====== TEXTO BASE ======

3977: A abundância de metais raros aponta para uma estrela companheira desaparecida da super-nova Cassiopeia A

CIÊNCIA/ASTRONOMIA

O remanescente de super-nova Cassiopeia A, fotografado pelo Observatório de raios-X Chandra da NASA. Cálculos por cientistas do instituto RIKEN, com base em dados do Chandra, indicam que a estrela progenitora tinha uma companheira, que ainda não foi observada.
Crédito: NASA/CXC/SAO

Uma análise espectroscópica por astrofísicos do instituto RIKEN (Japão) sugere que a estrela massiva que explodiu para formar a super-nova conhecida como Cassiopeia A provavelmente tinha uma estrela companheira que ainda não foi descoberta. Isto dará um novo impulso aos esforços para localizar a companheira.

As super-novas estão entre os eventos mais violentos do Universo. Ocorrem quando uma estrela massiva esgota o seu reservatório de combustível e o seu núcleo colapsa sob a enorme atracção gravitacional da estrela.

Embora tenham sido apresentadas teorias que expliquem os processos envolvidos, ainda precisam de ser corroboradas por observações. “Os mecanismos de explosão de estrelas massivas são um problema de longa data na astrofísica,” observa Toshiki Sato, do Laboratório de Astrofísica de Alta Energia do RIKEN. “Temos cenários teóricos, mas gostaríamos de confirmá-los com observações.”

Um importante parâmetro no estudo da evolução das estrelas é a proporção de elementos mais pesados para o elemento mais leve, hidrogénio – uma proporção conhecida como metalicidade. Pouco depois do Big Bang, havia apenas três elementos: hidrogénio, hélio e lítio. Mas a cada geração sucessiva de estrelas, os elementos mais pesados tornaram-se mais abundantes.

A metalicidade inicial de uma estrela é um factor importante na determinação do seu destino. “A metalicidade inicial afecta a maneira como uma estrela morre,” diz Sato. “Portanto, é muito importante investigar a metalicidade inicial para entender como uma estrela explodiu.”

======

__LISTA DE EXERCÍCIOS__.
1. Segundo o texto sobre a Cassiopeia A, em que laboratório do RIKEN trabalha Toshiki Sato?
2. Enumere os elementos que, segundo o texto sobre a Cassiopeia A, existiam pouco depois do Big Bang.
3. Cite do texto sobre a Cassiopeia A o trecho que vai de "O remanescente de" até "não foi observada.".

====== DADOS DO EXERCÍCIO ======

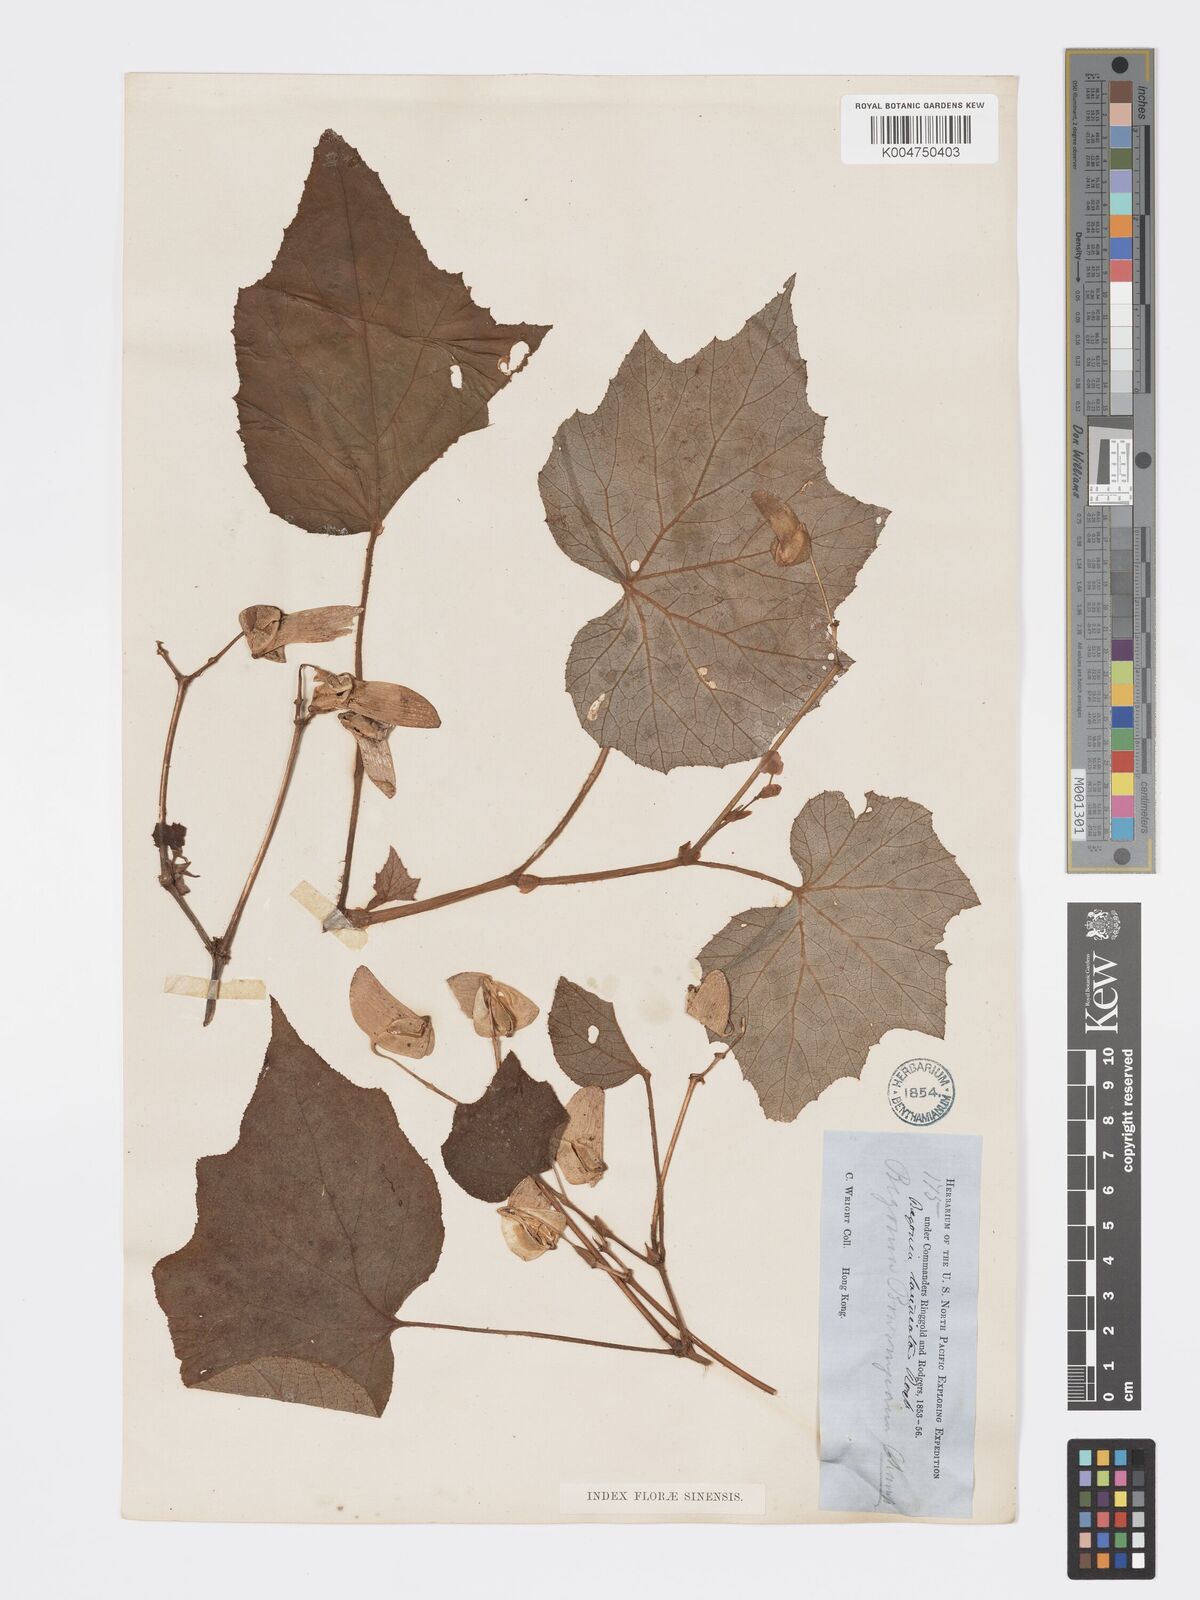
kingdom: Plantae
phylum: Tracheophyta
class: Magnoliopsida
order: Cucurbitales
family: Begoniaceae
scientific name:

======

__CONJUNTO DE RESPOSTAS__.
1. No Laboratório de Astrofísica de Alta Energia do RIKEN.

2. Hidrogénio, hélio e lítio.

3.
O remanescente de super-nova Cassiopeia A, fotografado pelo Observatório de raios-X Chandra da NASA. Cálculos por cientistas do instituto RIKEN, com base em dados do Chandra, indicam que a estrela progenitora tinha uma companheira, que ainda não foi observada.